Non, même dans un pays qui est démocratiquement stable il faut aller à l’école de ce pays pour voir ce qui est fait dans ce pays et qui
n’est pas fait dans les autres pays. Parce qu’une idée il faut la faire semer. Mais le Bénin entre dans les projets de Gorée Institute. Par exemple il était prévu que le Gorée Institute puisse à l’occasion des élections législatives, avoir une mission pas strictement d’observation mais de formation des différentes parties prenantes ainsi que l’Etat. Une mission qui ne soit pas confinée à la seule période des élections, mais avant, pendant et après. Ce projet a été agité avec le Pnud Bénin et c’est peut-être la conjoncture du Togo qui a fait qu’il n’a pas été réalisé. Mais il n’empêche, le Bénin c’est vraiment un pays qu’il va falloir visiter, des leçons qu’il va falloir tirer de ce pays, de son état de démocratie, de sa gouvernance, de la succession de tout ce qui est succession pacifique. Les élections, elles peuvent être au final réputées pacifiques mais on n’a forcément des choses à apprendre du Bénin et à montrer à la face de l’Afrique de l’ouest. Il est un autre programme qui devrait s’occuper du cas du Bénin, si l’on peut parler du cas du Bénin. C’est le Programme Alliance. Alliance des initiatives de la paix et de la stabilisation en Afrique, mais plus précisément dans le contexte de stabilité institutionnelle et sécurité humaine. Ce projet a d’abord été expérimenté dans un certain nombre de pays. On s’est rendu compte que ce sont des choses qui sont faisables. En tout cas, on va dire que le Bénin est en ligne de mire de tout ce qui a à faire dans le programme de Gorée institut.
Combien de personnes travaillent au quotidien ici dans ce magnifique cadre ?
Ah ! Nous rentrons de plein pied dans le domaine des ressources humaines. Au siège ici, nous sommes au nombre de 25 personnes. Mais il n’est pas exclu que nous ayons à travers l’Afrique des « asociates program staffer », des associés qui pour la conduite, le déroulé d’une activité particulière, sont contractés pour travailler avec les membres de l’équipe d’ici.
Et ces 25 personnes sont issues de quelle nationalité ?
La plupart de ces personnes sont de nationalité sénégalaise.

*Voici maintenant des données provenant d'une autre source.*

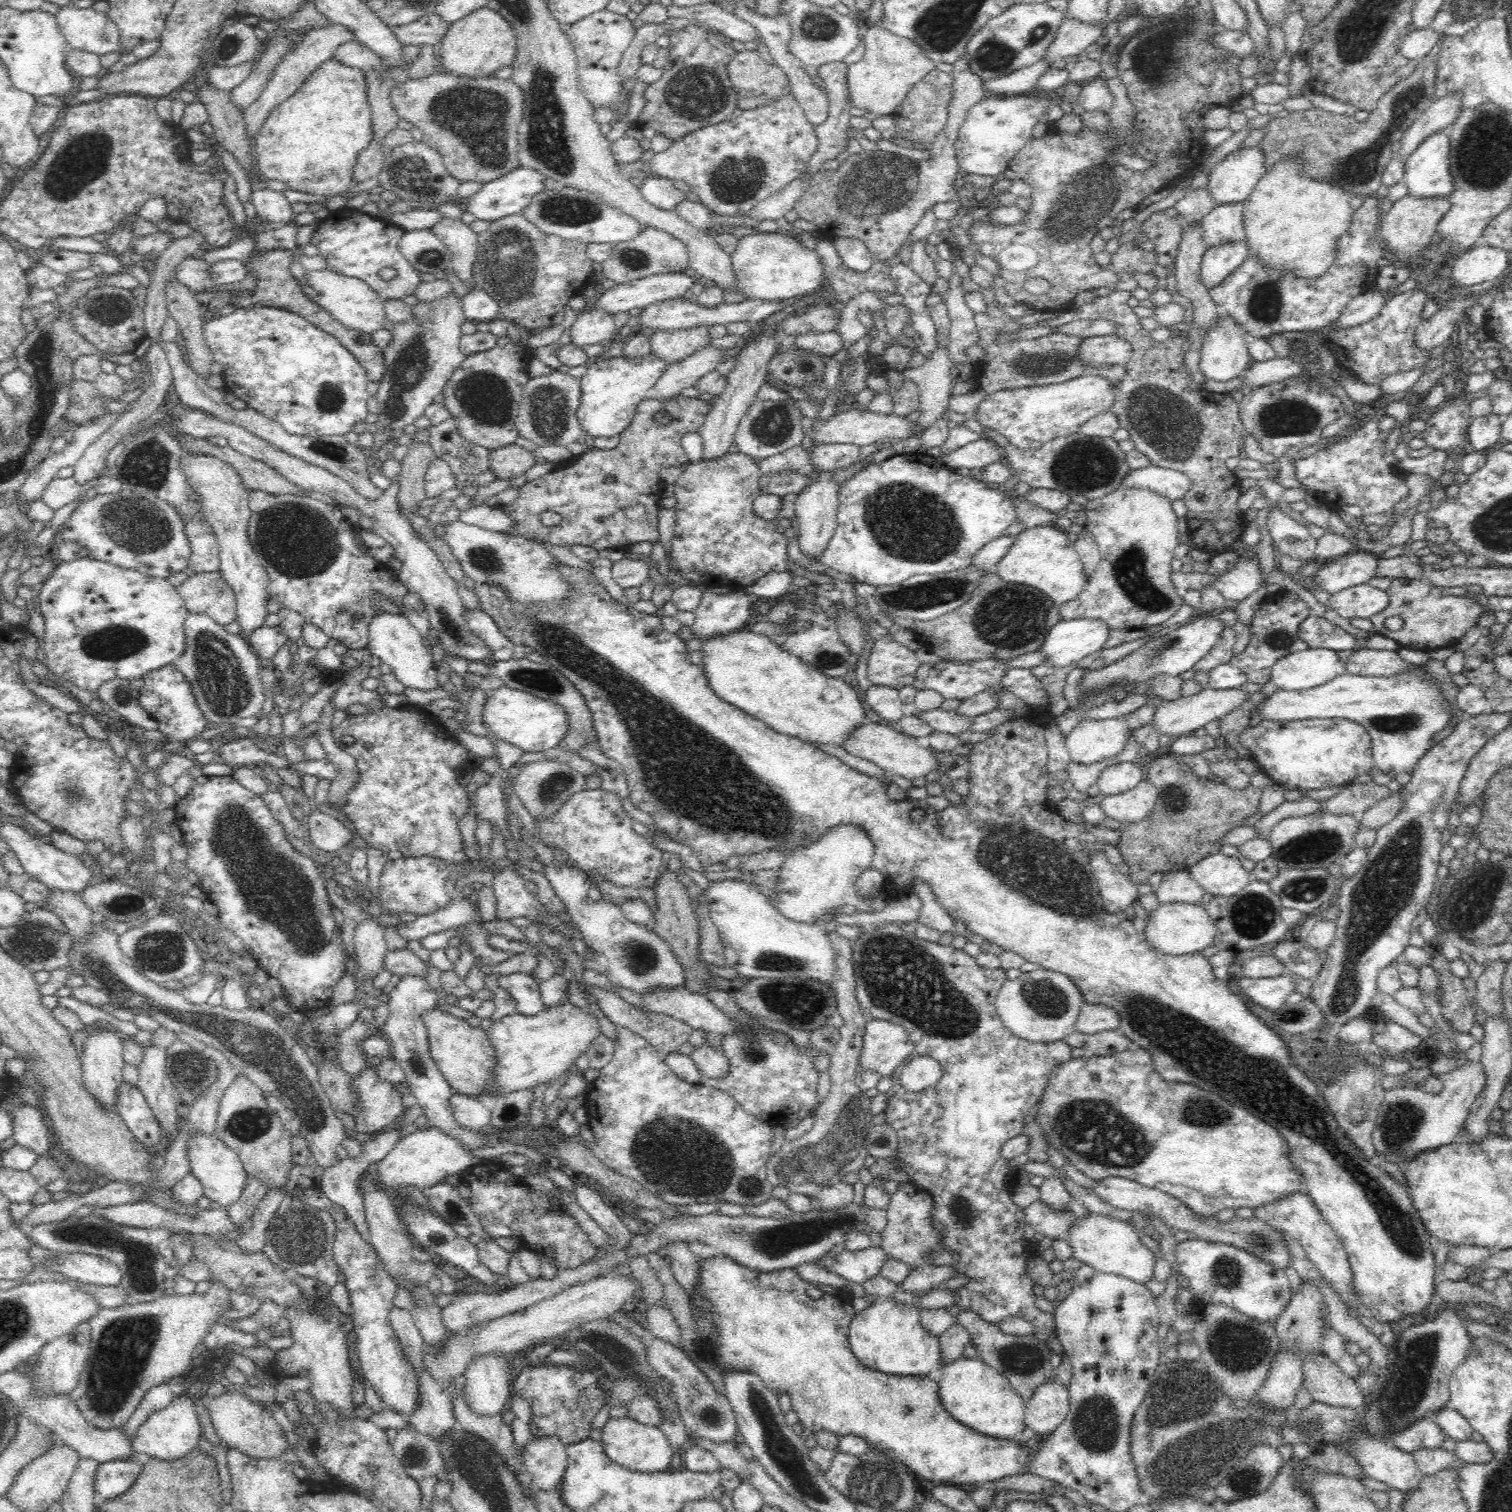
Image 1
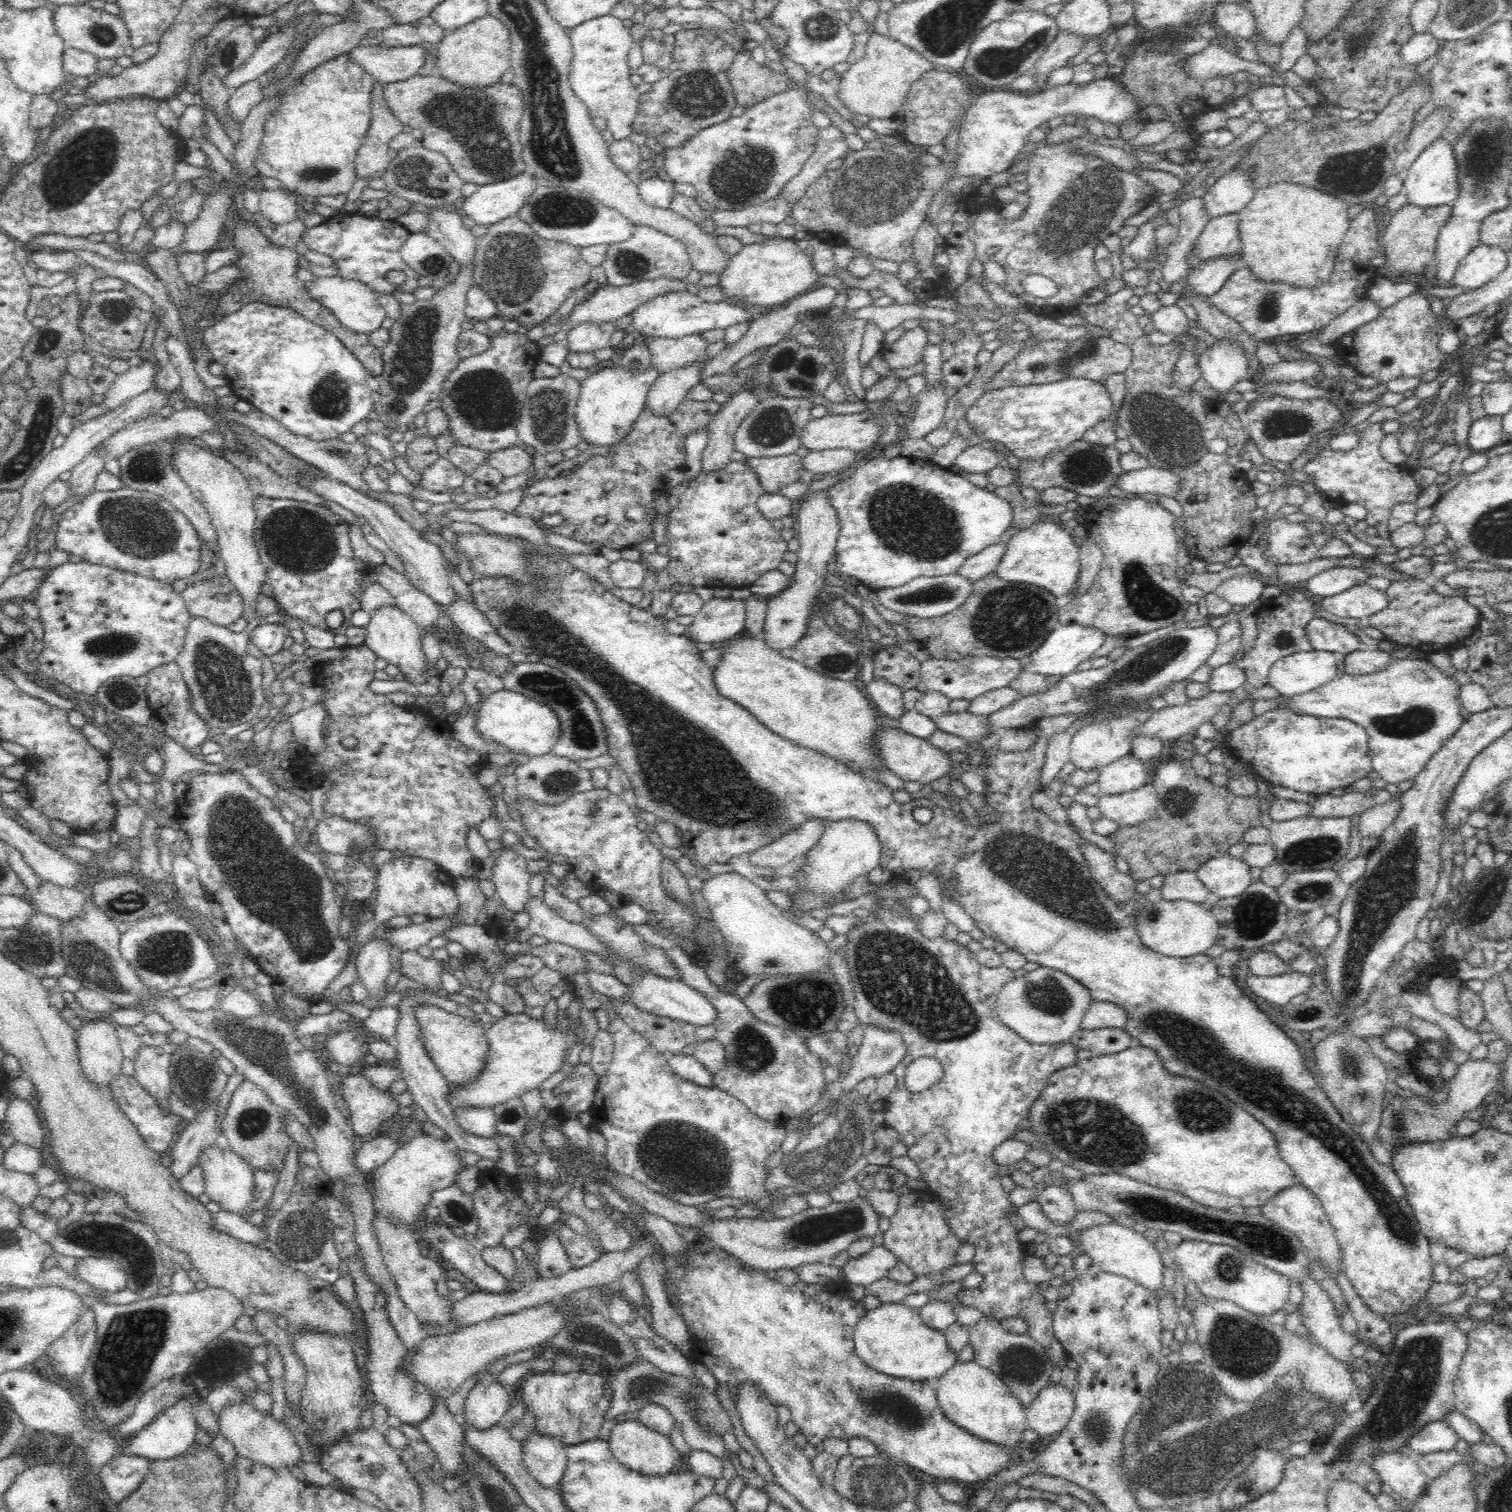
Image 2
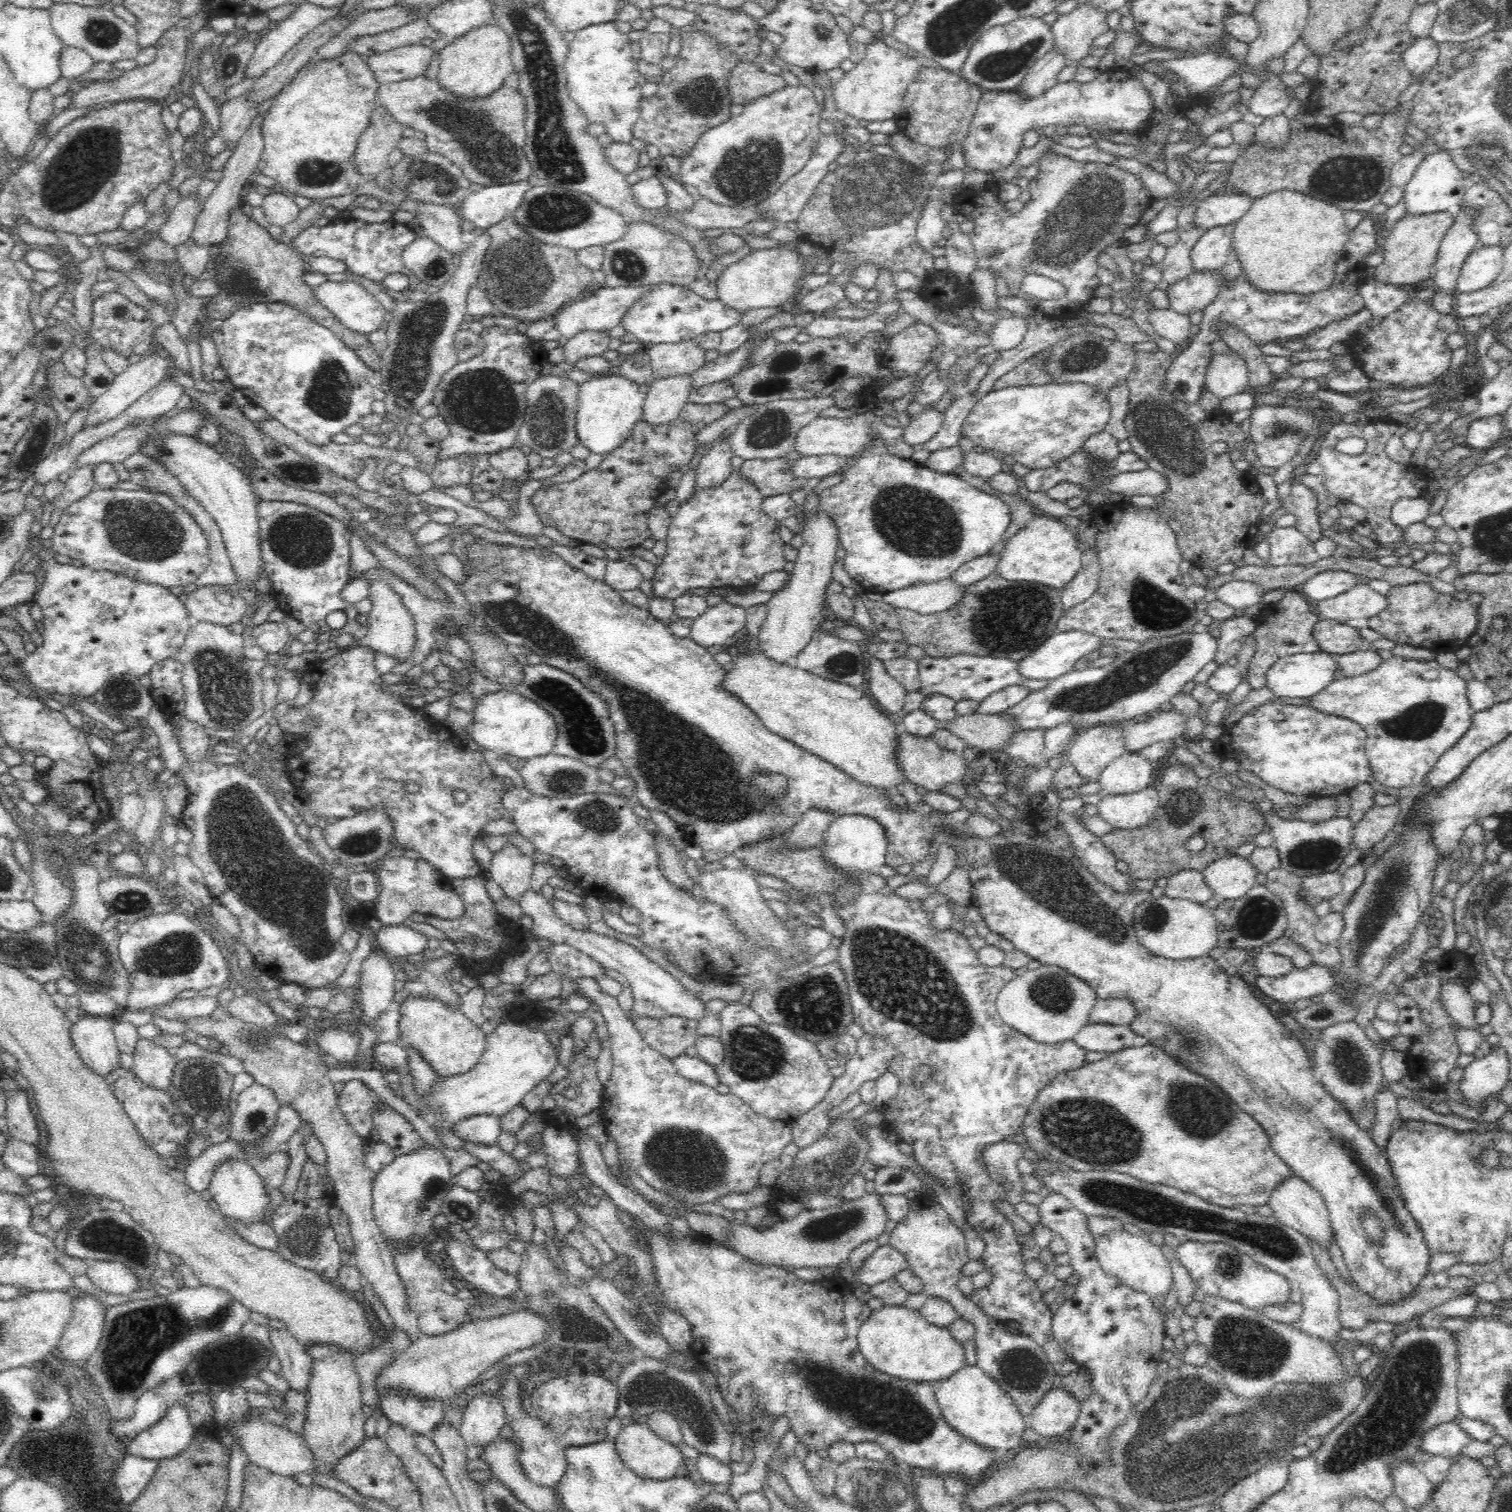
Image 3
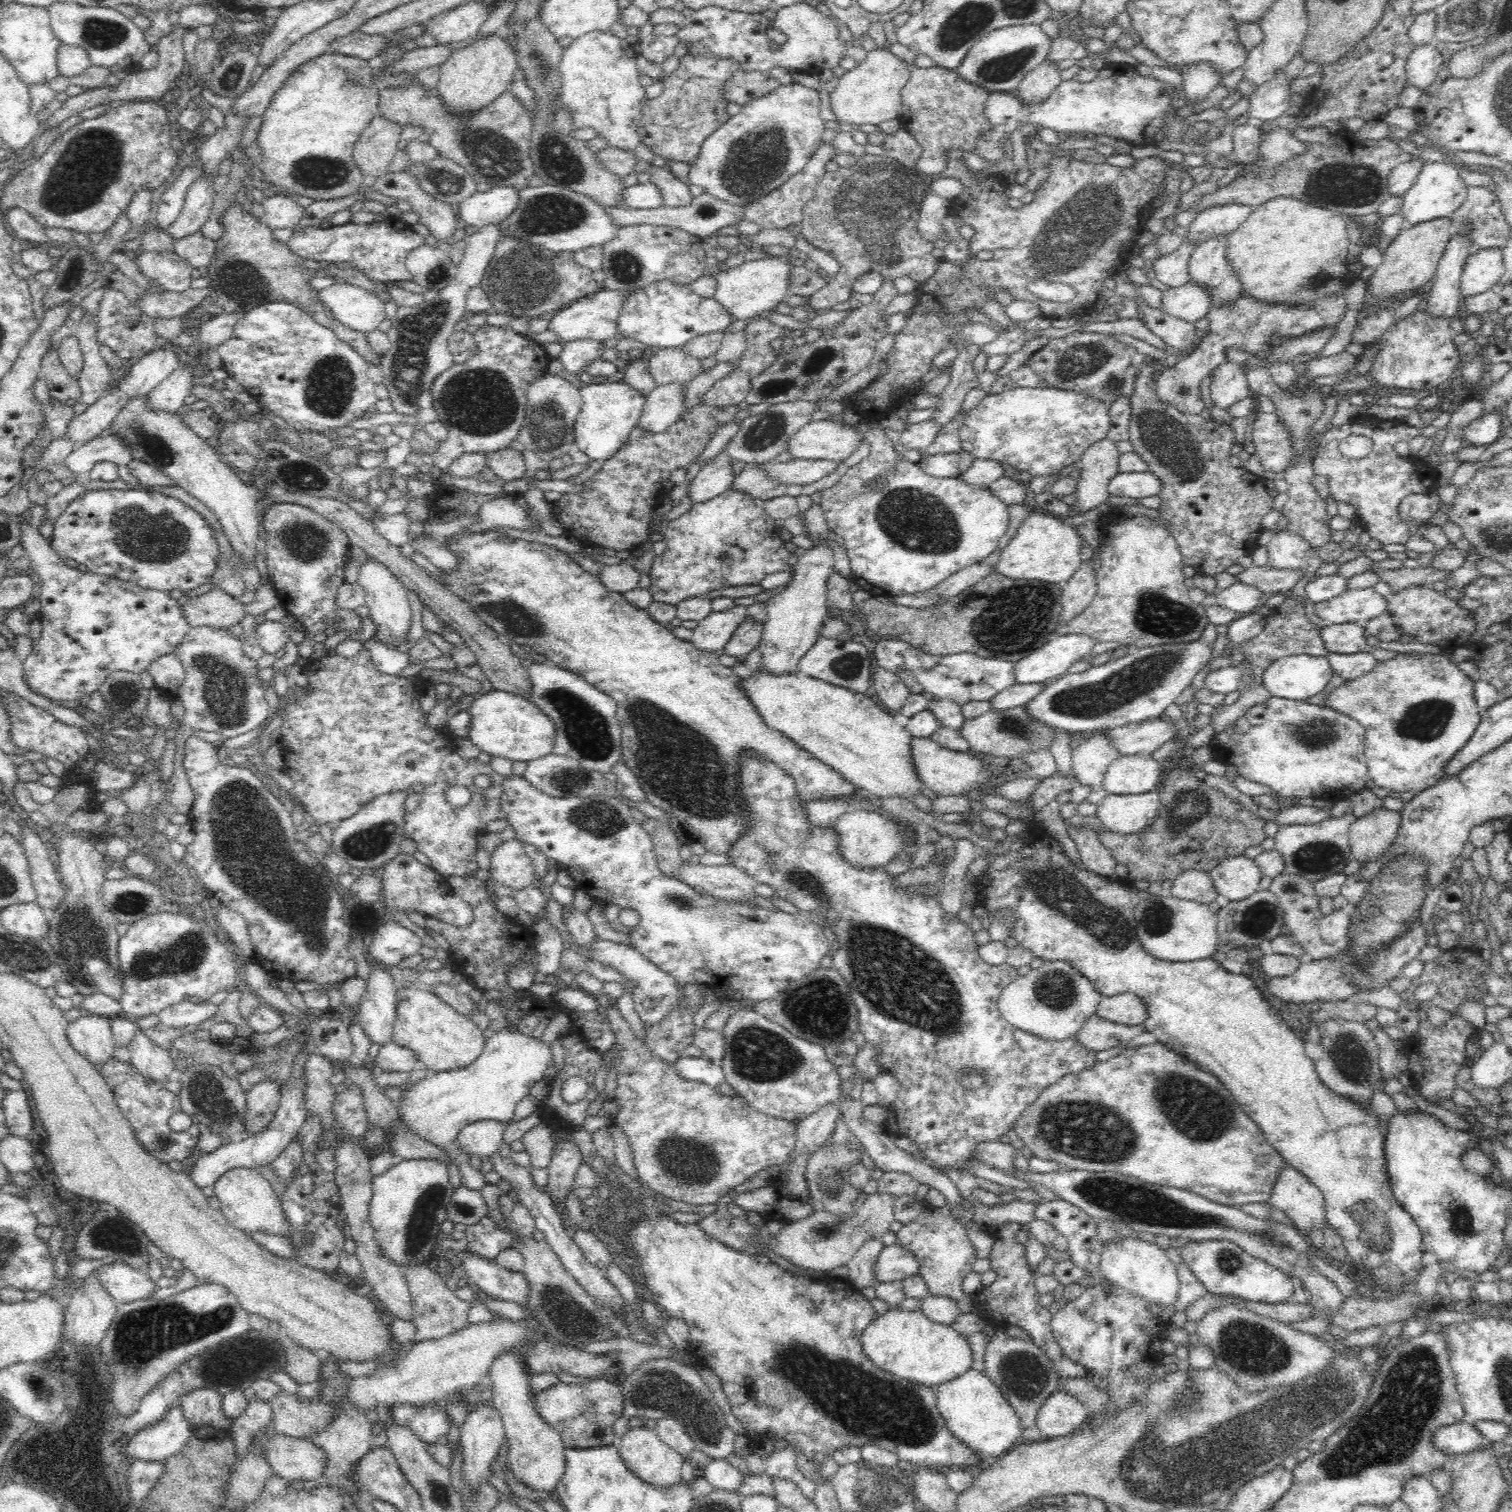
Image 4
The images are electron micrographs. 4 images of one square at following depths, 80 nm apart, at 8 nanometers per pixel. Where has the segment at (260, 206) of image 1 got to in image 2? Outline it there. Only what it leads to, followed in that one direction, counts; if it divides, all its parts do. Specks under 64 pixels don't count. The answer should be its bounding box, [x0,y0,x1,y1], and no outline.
[259,187,298,225]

Mais il faut savoir que le Gorée Institute ne fait pas de discrimination sur la nationalité ni sur la religion. On va dire que là, on n’a pas beaucoup de non sénégalais. Mais il fut un temps où tour à tour nous avons accueilli des Congolais, des Camerounais, des Sud-africains naturellement, puisque le premier Directeur a été un Sud-africain. On a même une Franco sénégalaise. Vous pouvez vous-aussi, du jour au lendemain vous retrouvez au Gorée Institute qui sait.
Ce serait avec plaisir parce que le cadre de travail est fort agréable. Cela doit davantage motiver le personnel, vous ne pensez pas ?
Bien sûr. Mais le plus, c’est aussi surtout pour les pensionnaires, vous qui venez par exemple pour des activités de formation. Vous réunir dans un endroit comme Gorée avec tout ce que Gorée a de symbolique, c’est bien. Cependant, ce n’est pas ça la quintessence de l’implantation. On a fait le pari de l’excellence, de l’autosuffisance, de la coopération. En tout cas même si on ôte la symbolique de Gorée, c’est un endroit approprié pour faire germer les idées et en tirer le meilleur.
Quel message pouvez-vous adresser aux pays qui vivent des moments d’incertitude liés aux élections et aux velléités de changement de constitution de certains chefs d’Etat ?
La goutte d’eau finit par vaincre la rudesse de la roche. Et c’est quoi la roche ici, c’est en fait tout ce qui fait obstacle au développement de l’Afrique. Chaque pas que nous faisons vers ce nouvel horizon devrait être un but en même temps qu’il nous porterait en avant. Et, Gorée Institute, de concert avec les autres organisations du continent, forcément, assurément devrait arriver à planter le germe des espoirs d’un nouvel horizon africain. C’est tous ensemble que nous parviendrons à le faire.
Même s’il y a encore des zones de conflit, il y a de l’espoir ?
Oui, justement c’est ce qui fait qu’il y a encore d’espoir. Après tant d’années de conflits, de déchirements, après avoir bien touché le fond on ne peut que remonter : on peut le faire et on veut la faire. On n’a pas le choix.